A solution to the housing development problem is not going to happen overnight, stakeholders say. Until it does, employers are locked in frenzied competition.
At Simbex, the executive team has kicked into gear, with members frantically finding as many apartment postings as they can and passing them onto their new recruits.
“I had every single person recommending Realtors, and we pulled together as a group,” Lamoureux said. “But it was a struggle.”
Dartmouth-Hitchcock, for its part, has an employee in human resources whose sole job is to find housing for new hires. In the past six months, that employee has helped 194 people, Duncan said.
The hospital is also working to offer housing incentives to keep new employees on board when an apartment does open up, such as free rent for the first three months and subsidized rent for up to two years, Duncan said. But the hospital remains at the mercy of the market.
Dartmouth-Hitchcock has tried building its own housing on a 40-acre tract of land. But between the increased development cost and the permitting requirement, that solution is years away. For now, the hospital is partnering with as many landlords and developers as it can wrangle. They call landlords, asking what’s available now and what might be available in the future, and they’ve expanded their search radius to everything within a 30-minute drive, including all of the city of Lebanon.
“We’re working and trying to secure every single bit of inventory so that we can offer housing to our employees,” Duncan said. “So when they apply for a job, we can say ‘Hey, guess what: We have housing,’ so that we don’t get that decline.”
That approach has had mixed results. In April, Lebanon city officials approved a proposal to convert a former hotel that had been damaged in a 2019 fire and explosion into housing units, according to the Valley News. That new hotel, the Element Hotel, which is expected to charge $1,500 to $1,900 per month, will largely be filled with Dartmouth-Hitchcock employees, one of the developers told the zoning board.
When the hospital brought together a group of recently hired employees to look at the hotel, however, some rejected it, saying it felt too much like a dorm room. And even if the hospital’s aggressive approach can lead to short-term victories, the maneuvers come at the expense of other employers, Duncan admitted.

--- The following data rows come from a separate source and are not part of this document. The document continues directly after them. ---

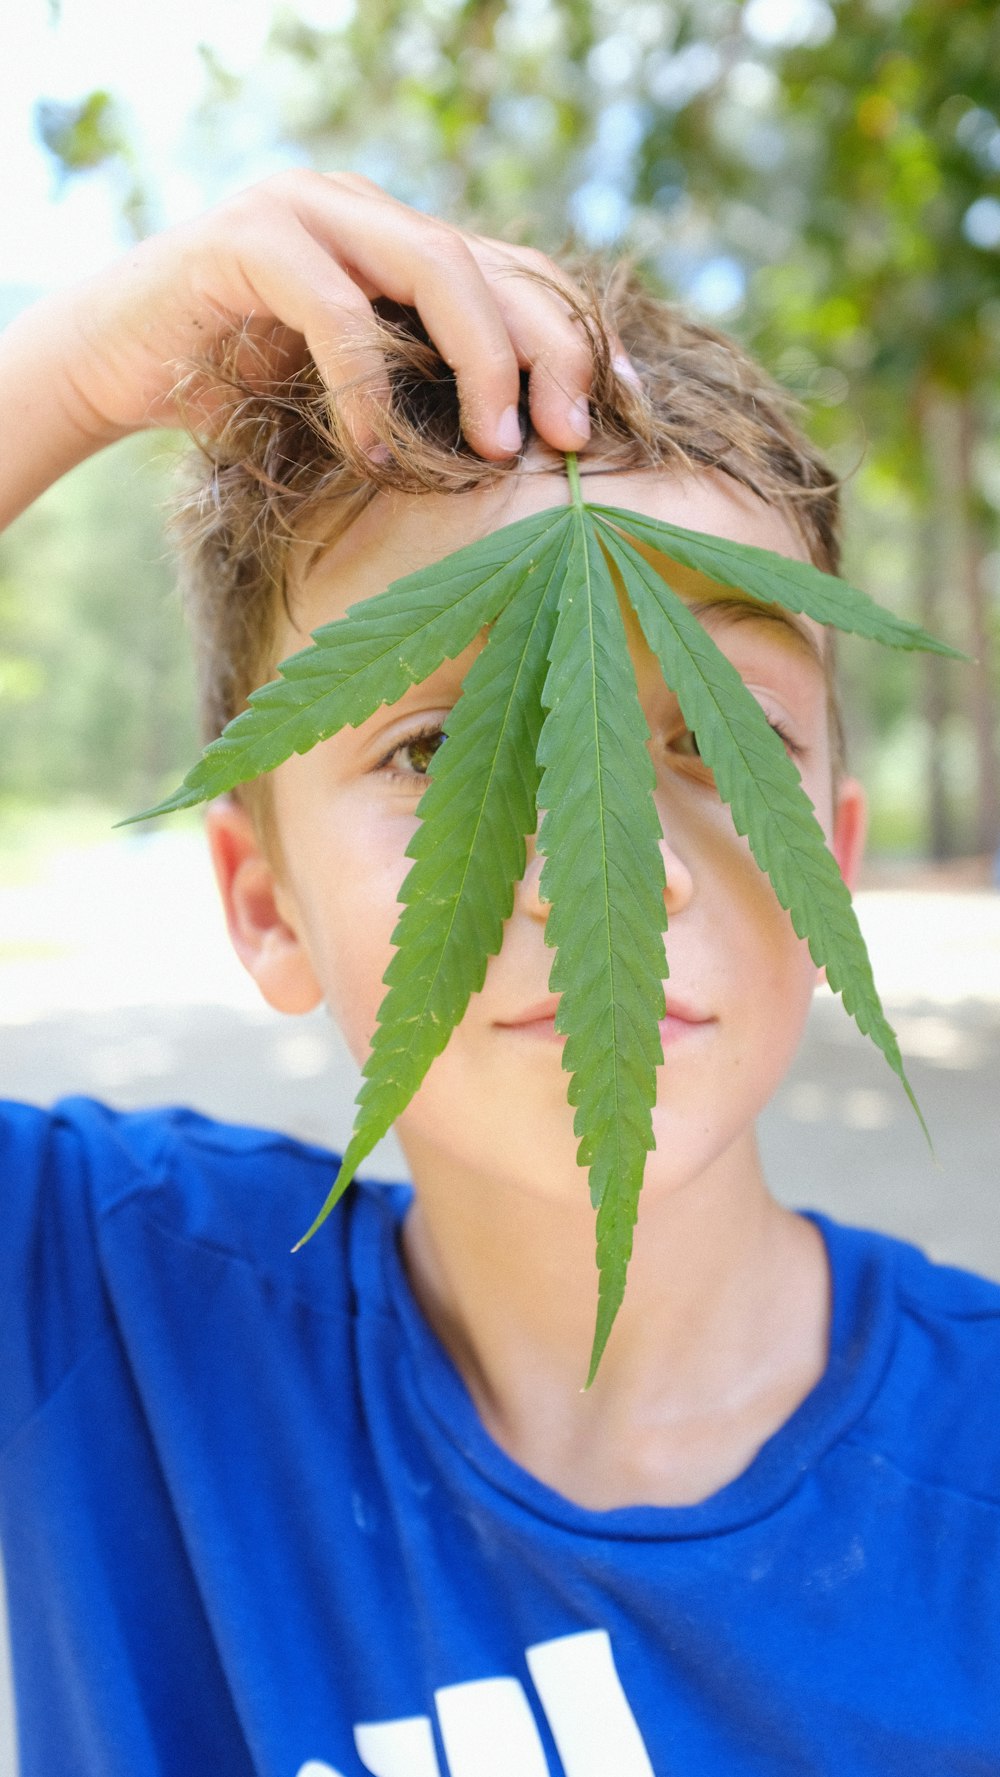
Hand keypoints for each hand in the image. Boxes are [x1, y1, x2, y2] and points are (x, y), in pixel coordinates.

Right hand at [43, 170, 630, 460]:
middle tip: (570, 438)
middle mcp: (364, 209)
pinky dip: (368, 388)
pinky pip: (337, 310)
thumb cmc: (237, 396)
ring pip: (435, 266)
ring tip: (495, 448)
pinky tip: (378, 456)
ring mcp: (307, 209)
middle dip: (550, 351)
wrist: (112, 366)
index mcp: (396, 242)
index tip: (623, 406)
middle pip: (492, 263)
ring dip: (481, 362)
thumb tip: (523, 455)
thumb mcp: (351, 399)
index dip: (577, 335)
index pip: (512, 272)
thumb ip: (422, 395)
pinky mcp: (249, 239)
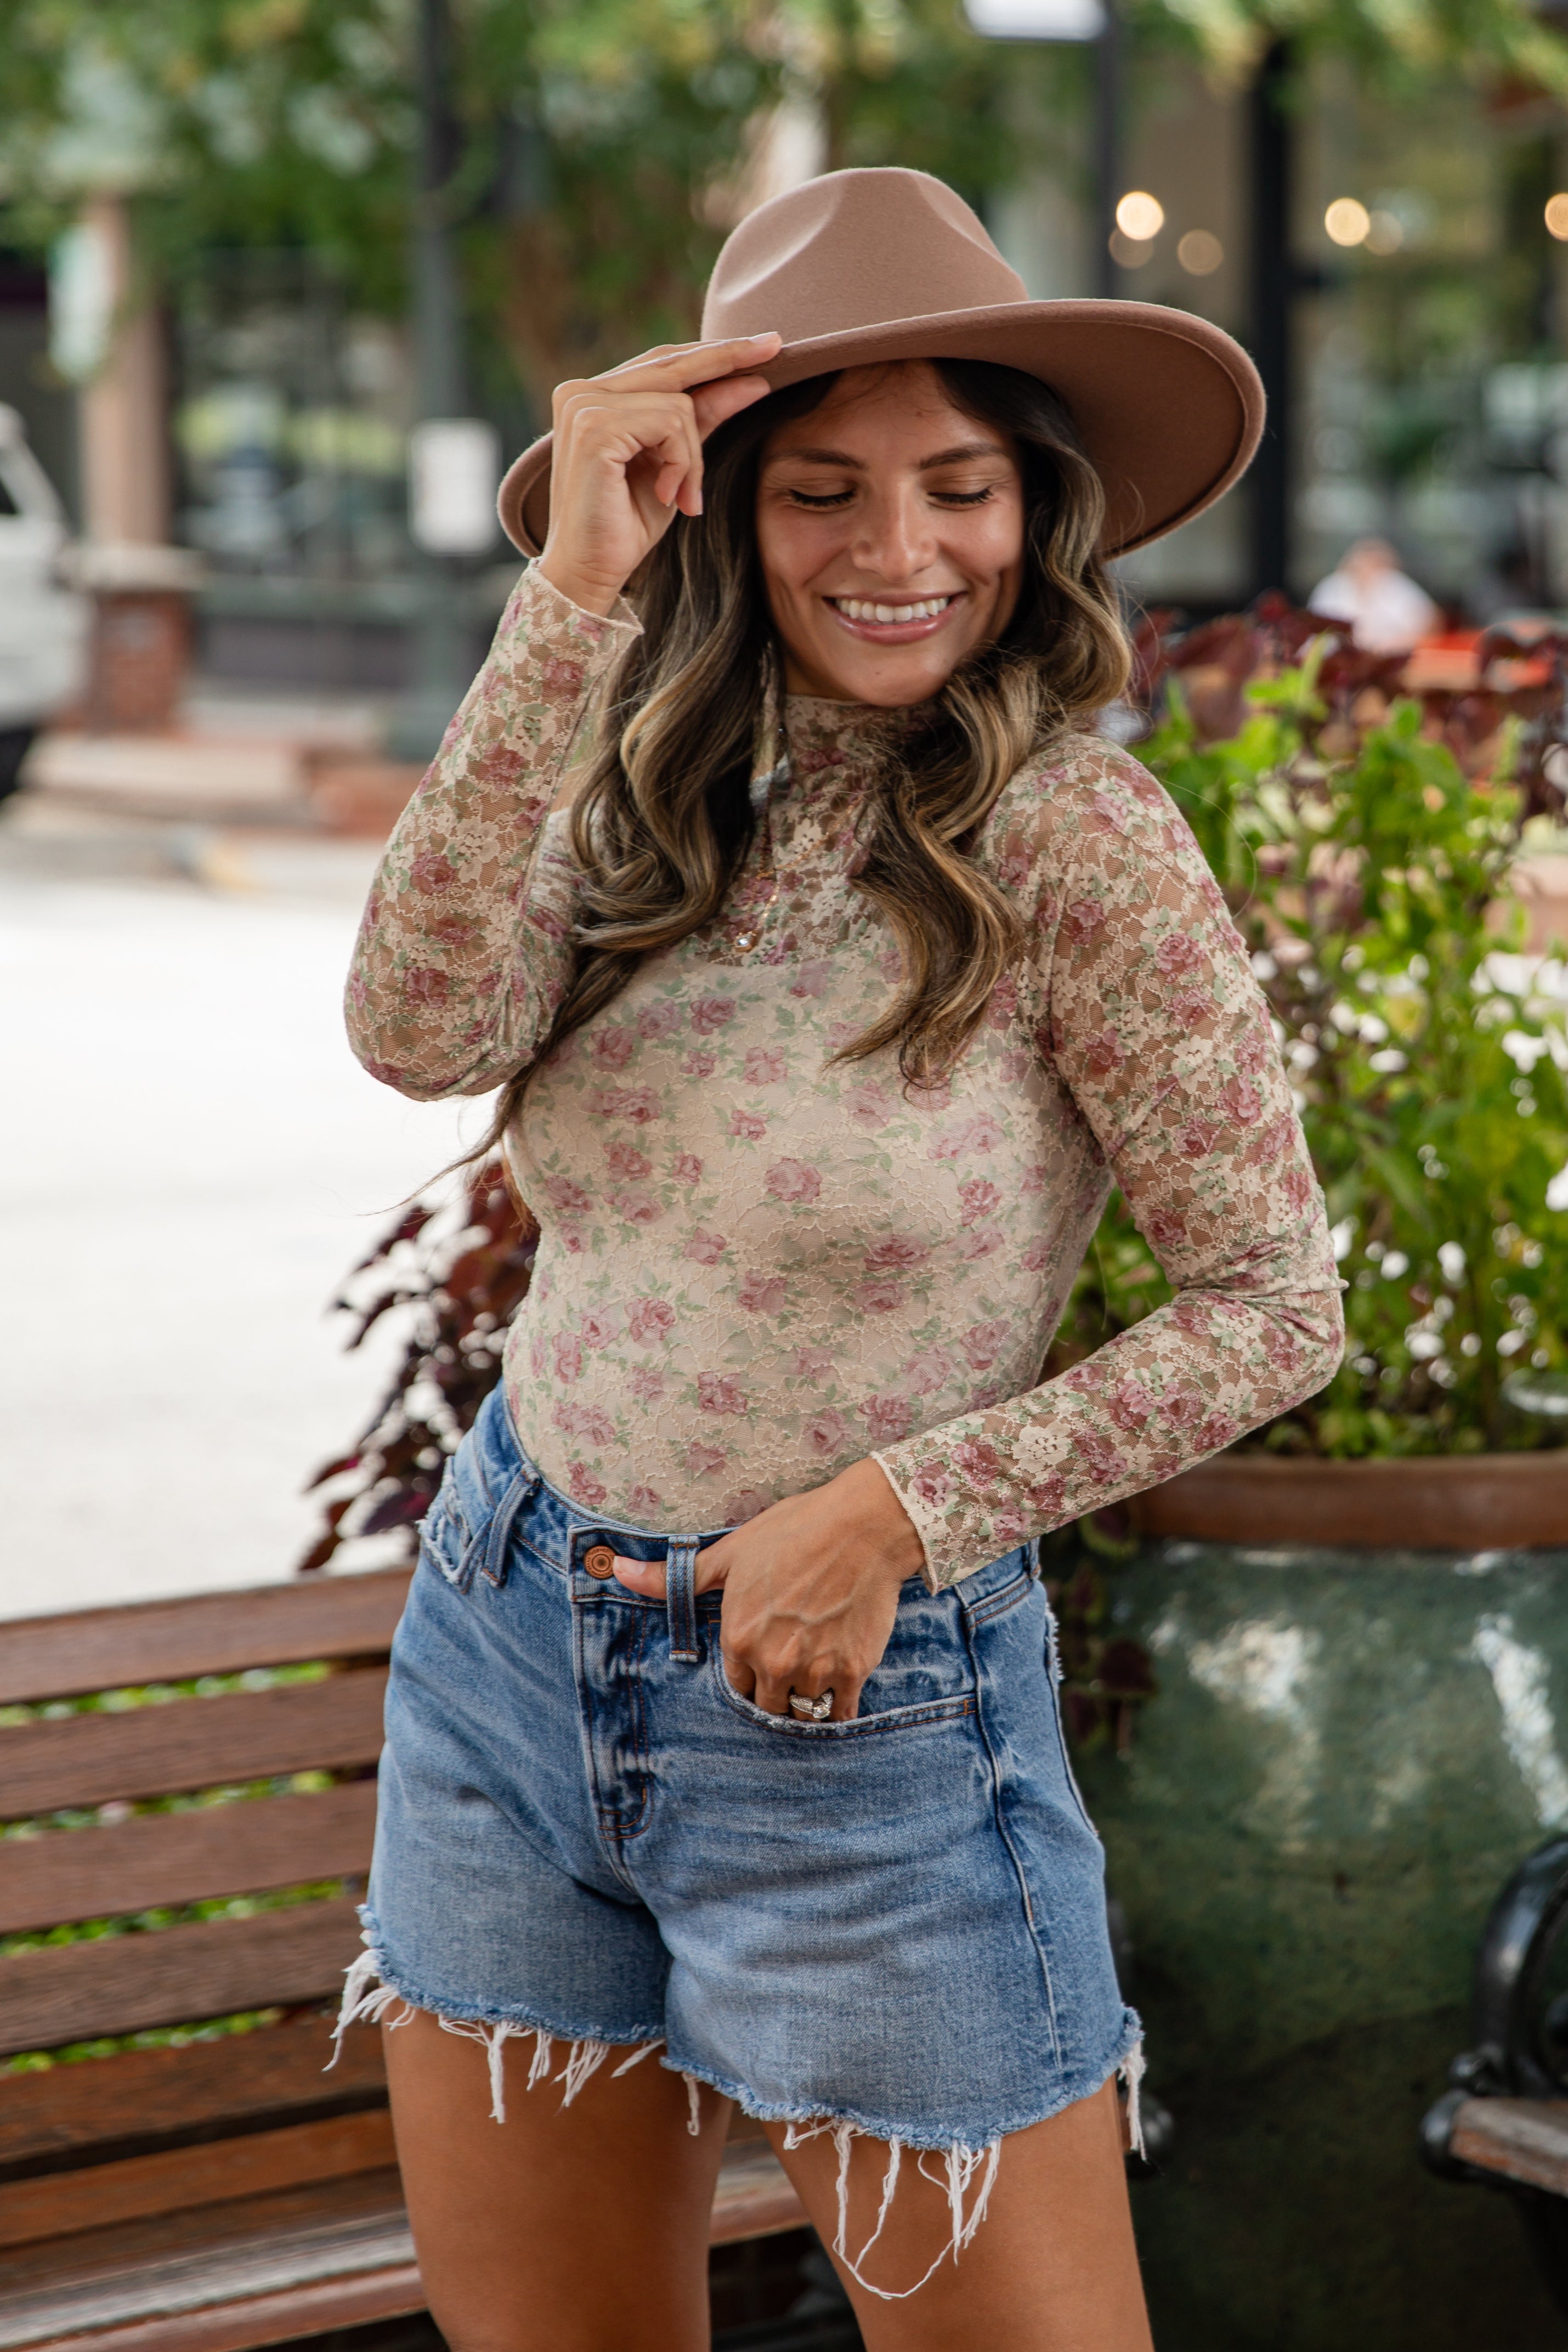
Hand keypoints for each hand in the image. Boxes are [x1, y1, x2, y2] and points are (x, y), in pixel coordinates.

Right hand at [535, 332, 782, 616]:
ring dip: (692, 458)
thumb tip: (753, 380)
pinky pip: (670, 424)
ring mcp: (584, 406)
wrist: (589, 572)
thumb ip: (703, 418)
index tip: (766, 343)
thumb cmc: (625, 525)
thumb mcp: (675, 464)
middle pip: (672, 364)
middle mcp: (580, 392)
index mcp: (592, 396)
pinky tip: (667, 495)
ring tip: (680, 497)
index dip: (713, 353)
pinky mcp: (595, 428)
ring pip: (678, 404)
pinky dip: (682, 463)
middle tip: (776, 348)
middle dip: (728, 361)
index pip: (662, 362)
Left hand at [610, 1458, 925, 1719]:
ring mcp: (815, 1671)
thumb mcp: (730, 1553)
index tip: (761, 1659)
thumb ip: (676, 1578)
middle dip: (773, 1693)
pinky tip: (839, 1690)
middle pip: (766, 1706)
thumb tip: (617, 1569)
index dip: (747, 1673)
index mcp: (739, 1638)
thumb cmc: (795, 1530)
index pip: (733, 1686)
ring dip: (805, 1703)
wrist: (863, 1524)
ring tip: (815, 1675)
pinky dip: (838, 1709)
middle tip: (789, 1669)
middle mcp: (773, 1662)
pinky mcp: (853, 1671)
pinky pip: (840, 1714)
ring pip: (802, 1713)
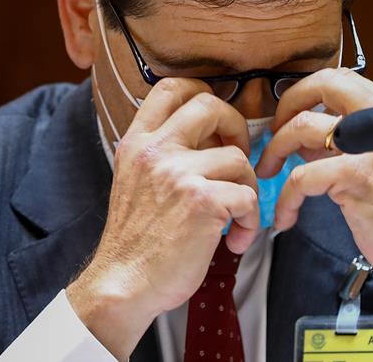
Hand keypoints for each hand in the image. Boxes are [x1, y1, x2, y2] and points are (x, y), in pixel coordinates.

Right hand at [67, 79, 260, 360]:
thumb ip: (162, 153)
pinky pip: (248, 196)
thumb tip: (209, 136)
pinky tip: (234, 240)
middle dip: (236, 128)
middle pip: (210, 104)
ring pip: (238, 158)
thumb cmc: (136, 241)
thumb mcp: (134, 180)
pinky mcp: (203, 202)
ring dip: (246, 188)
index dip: (203, 94)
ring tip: (234, 218)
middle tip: (235, 159)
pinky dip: (249, 221)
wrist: (122, 286)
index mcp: (138, 142)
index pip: (171, 86)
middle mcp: (155, 150)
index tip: (215, 125)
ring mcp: (179, 174)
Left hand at [255, 68, 372, 343]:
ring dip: (275, 151)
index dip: (305, 91)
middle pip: (322, 85)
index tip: (288, 113)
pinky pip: (301, 177)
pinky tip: (285, 215)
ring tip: (268, 172)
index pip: (339, 78)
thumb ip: (345, 140)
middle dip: (286, 106)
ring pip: (302, 128)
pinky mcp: (358, 178)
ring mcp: (371, 148)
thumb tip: (303, 132)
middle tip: (272, 133)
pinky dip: (285, 198)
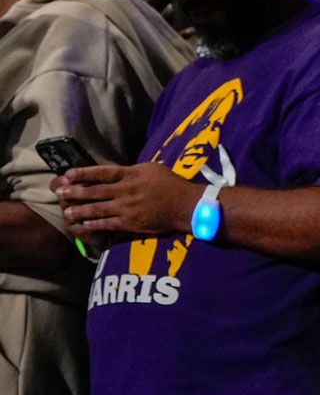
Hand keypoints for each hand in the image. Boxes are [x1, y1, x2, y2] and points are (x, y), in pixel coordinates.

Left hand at [55, 162, 199, 240]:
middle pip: (95, 191)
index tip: (68, 174)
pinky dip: (93, 224)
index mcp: (132, 174)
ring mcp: (127, 207)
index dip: (84, 173)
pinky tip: (83, 225)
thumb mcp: (152, 169)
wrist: (185, 205)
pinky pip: (107, 224)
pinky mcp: (129, 222)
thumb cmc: (171, 184)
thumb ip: (132, 171)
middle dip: (75, 192)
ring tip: (66, 212)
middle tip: (59, 193)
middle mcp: (126, 190)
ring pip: (97, 209)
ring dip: (79, 210)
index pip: (103, 172)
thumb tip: (115, 172)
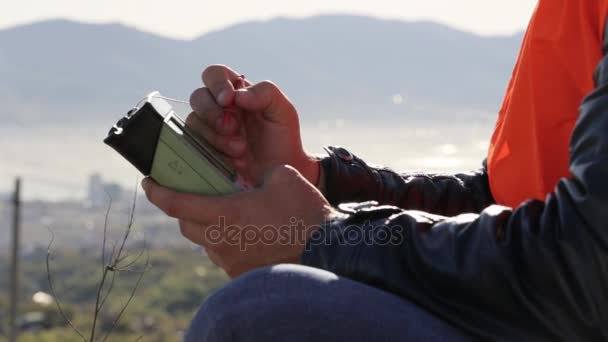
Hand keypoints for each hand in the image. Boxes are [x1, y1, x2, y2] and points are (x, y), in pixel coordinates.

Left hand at [142, 165, 334, 277]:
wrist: (326, 250)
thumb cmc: (303, 212)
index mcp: (225, 214)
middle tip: (191, 193)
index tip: (148, 182)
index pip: (176, 204)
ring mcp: (230, 260)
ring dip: (206, 225)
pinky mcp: (241, 273)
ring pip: (205, 241)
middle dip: (183, 208)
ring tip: (223, 212)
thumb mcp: (281, 176)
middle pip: (186, 225)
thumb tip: (251, 179)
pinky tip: (243, 231)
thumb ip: (257, 173)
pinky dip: (224, 240)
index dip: (157, 192)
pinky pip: (222, 254)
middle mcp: (220, 240)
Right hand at [186, 65, 320, 186]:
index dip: (217, 84)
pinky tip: (231, 160)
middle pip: (198, 97)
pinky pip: (192, 145)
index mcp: (235, 92)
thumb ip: (266, 93)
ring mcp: (208, 130)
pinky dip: (211, 151)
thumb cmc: (282, 139)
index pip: (215, 75)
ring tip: (240, 150)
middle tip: (233, 128)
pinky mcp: (202, 150)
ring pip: (194, 122)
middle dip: (213, 112)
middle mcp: (218, 108)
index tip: (228, 100)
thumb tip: (237, 95)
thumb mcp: (283, 111)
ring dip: (215, 136)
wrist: (280, 173)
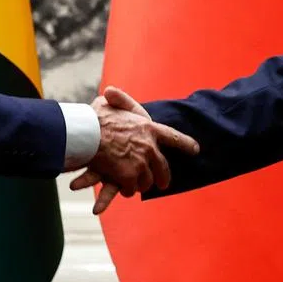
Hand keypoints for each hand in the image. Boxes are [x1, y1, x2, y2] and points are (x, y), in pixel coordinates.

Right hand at [69, 86, 195, 214]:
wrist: (86, 134)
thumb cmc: (95, 117)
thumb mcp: (108, 101)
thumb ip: (116, 99)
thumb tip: (110, 91)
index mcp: (148, 127)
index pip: (173, 136)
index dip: (185, 144)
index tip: (196, 149)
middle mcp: (149, 146)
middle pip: (163, 167)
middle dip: (163, 177)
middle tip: (162, 184)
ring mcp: (140, 163)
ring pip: (147, 181)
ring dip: (141, 184)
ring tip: (135, 187)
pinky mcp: (129, 177)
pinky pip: (131, 189)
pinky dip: (127, 190)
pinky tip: (123, 189)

“What is that doing? That’s hurting all of our partners’ employees around here,” he said. “We don’t have a choice. We need clinical people to take care of the patients in the hospital, and we’re fiercely competing.”
Griffin agrees. With so much competition, even new housing developments provide only temporary reprieve. “It is truly a game of whack-a-mole,” she said.
“Until we get significantly further down the road and get these units constructed, this is going to continue to be problematic in this region,” Griffin said.
Lamoureux is hoping that developers will eventually meet the need.
“I think as a community — and investors and builders — I think everyone is responding to this,” he said. “So I think a solution will come. I don’t think it will get worse before it gets better.”
As he spoke, though, Lamoureux couldn’t help but notice an apartment building construction project, visible just outside his window. It had been sitting for over a year.